### TRECHO

********

Toffoli mantém Júri da Boate Kiss e determina prisão de condenados

Decisão foi tomada após várias reviravoltas no caso, que já dura mais de uma década. Entre os condenados estão os ex-sócios da boate e membros da banda envolvida na tragédia.

Da Redação

segunda-feira, 2 de setembro de 2024

Atualizado em 3 de setembro de 2024 08:42

Nesta segunda-feira, 2, ministro Dias Toffoli validou Júri que condenou quatro responsáveis pelo incêndio ocorrido na Boate Kiss, em 2013, determinando a prisão dos réus.  

A decisão do ministro foi tomada após apresentação de recurso pelo MP para anular decisões da Justiça do Rio Grande do Sul e do STJ que suspenderam as condenações.

Agora, voltam a valer as condenações dos ex-sócios da boate Elissandro Callegaro Spohr e Mauro Londero Hoffmann, além do vocalista da banda Gurizada Fandangueira, Marcelo de Jesus dos Santos, e do produtor musical Luciano Bonilha. 

Reviravoltas

O julgamento do caso, que já dura mais de uma década, passou por diversas instâncias.

********

### DADOS ARMAZENADOS

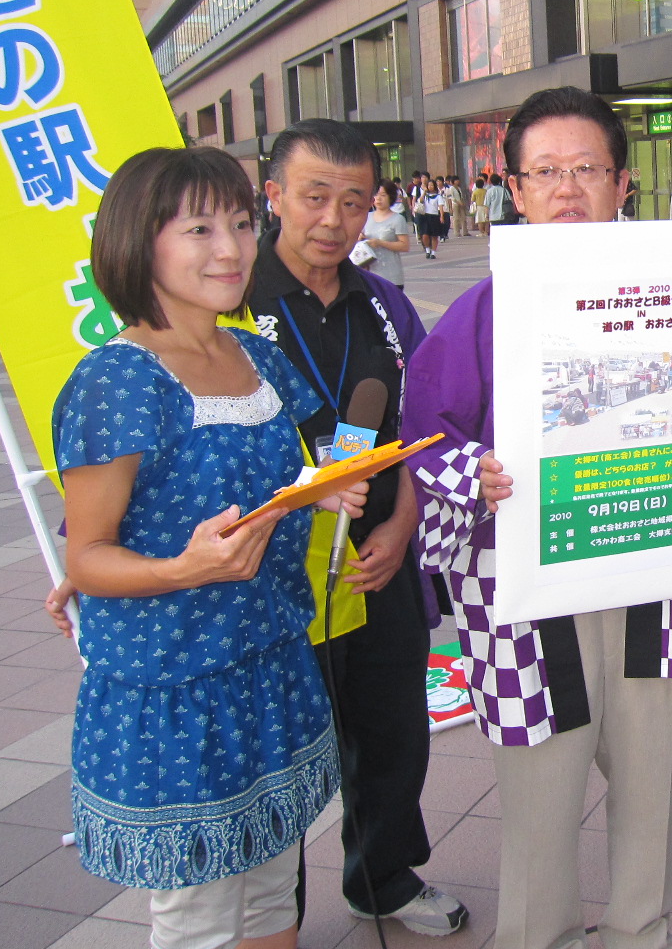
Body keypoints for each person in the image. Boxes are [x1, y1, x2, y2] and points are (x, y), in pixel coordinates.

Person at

********

### REQUISITOS DO EXERCÍCIO
Segundo o trecho sobre o Júri da Boate Kiss, que função exercia Marcelo de Jesus dos Santos?

### RESPOSTA ESCRITA
Era o vocalista da banda Gurizada Fandangueira.